Metal stream acquisitions are often larger in size than royalty acquisitions, have more flexibility in the negotiation of terms and conditions, and generally provide both parties with tax advantages.
Armed with an understanding of what royalties and streaming companies are, let’s now dig into the benefits and advantages of this business model. Once understood, this author believes readers will begin to consider royalties and streaming companies for further DYOR.
Advantages of Gold Royalties & Streaming
“Juxtaposed against miners scrambling to replace mined-out reserves, the metals streamers are looking towards unrivalled production growth at low costs in the coming years. With growing free cash flows, they are on the prowl for accretive deals. This sector’s risk-off business model is demonstrating sustainability and organic growth opportunities not seen elsewhere in the mining industry.” – Mining Journal, October 2018
Today’s tight credit and debt markets give royalties and streaming companies a strong position in negotiating new royalties. Junior exploration and production companies are in need of regular financing, while recent years haven’t been kind to stock prices. This is huge for royalties and streaming companies. Beyond global macroeconomic conditions creating an opportune moment for investing in these types of companies, though, there are evergreen advantages for royalties and streaming companies.

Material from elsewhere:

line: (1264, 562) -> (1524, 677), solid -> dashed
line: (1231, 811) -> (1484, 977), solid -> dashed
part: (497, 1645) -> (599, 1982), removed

Advantages of royalties and streaming companies can be considered as falling into three categories:
- Diversification
- Upside potential
- Limited downside risk
Diversification
Diversified commodities portfolio: A streaming company has agreements with multiple miners and multiple streams of income, with the large-cap royalty and streaming companies providing exposure to hundreds of mines and investments at all stages of development. In addition, large-cap royalty and streaming companies don’t limit themselves to gold. They diversify into diamonds, silver, copper, and even energies such as oil. Understanding the gold and silver prices are volatile, diversification of income streams also mitigates downside risk and possible disruption of business growth.
Diversified markets: Emerging markets such as South America and Africa are the primary mining markets for metals producers. Emerging and frontier markets are rich in precious metals, so it would come as no surprise to find major precious metals producers having exposure to the geopolitics and currencies of those regions. Clearly, the advantage here for royalties and streaming companies is that they can mitigate geopolitical and currency risk through diversification. Beyond that, though, emerging markets exposure is important for one’s personal investment portfolio, so perhaps royalties and streaming companies can be considered for this “slot” rather than an emerging market etf.
Upside Potential
Optionality! Royalty companies receive an option on all future exploration and potential growth at no additional cost. Why is this important? Well, mineral deposits are often larger than expected. As drilling reveals new resources, mine life is often extended and/or production increased. Don’t forget… royalty deals secure a percentage of the mine’s production for life.
Locked-in low prices, low costs, wide margins: In the world of precious metals, low-cost producers dominate the industry. Royalty and streaming companies are the low-cost leaders. They buy gold and silver at reduced prices, while having near-zero costs relative to the miners with which they partner, creating a wide moat of margins for investors to enjoy. It’s important to note that this business model, because of the above, provides a level of precious metals bear-market resistance.
Limited Downside Risk
Limited production risk: While a miner may see profit margins squeezed as the cost of production rises, the streaming company typically has a contract for a percentage of the gold/silver production, thus eliminating the issue of rising costs. Not only that, but royalties are taken off the top of production from mine operators. How ‘ya like ‘dem apples?
Limited mine risk: Royalties and streaming companies see little exposure to always increasing mine operating costs. These companies also avoid a slew of mine risks, such as work stoppages and mine disasters. The mine grows, needing more workers? That’s on the miner. Mine collapsed and there’s a huge lawsuit? That’s also on the miner. The royalties and streaming business model limits much of the legal and geopolitical risks coming from mine exploration and production.
Final Thought:
One major argument against owning gold is that gold doesn’t pay dividends… it doesn’t earn money for an investor while he’s sleeping. I’d be remiss in my duties if I forgot to mention that royalties and streaming companies typically reward investors with dividends. Of course, the dividend depends on the company, with large-caps having a more established dividend history.
Gold exploration and production is both a high-risk and high-cost business venture. At the same time, the largest share of wealth creation from the resource sector comes from new discoveries. Gold royalties and streaming companies are able to benefit from new discoveries while mitigating geopolitical risk and eliminating the huge costs associated with metals mining. Rather than picking a junior miner or micro-cap exploration project for your portfolio, consider instead the large-cap royalties and steaming companies.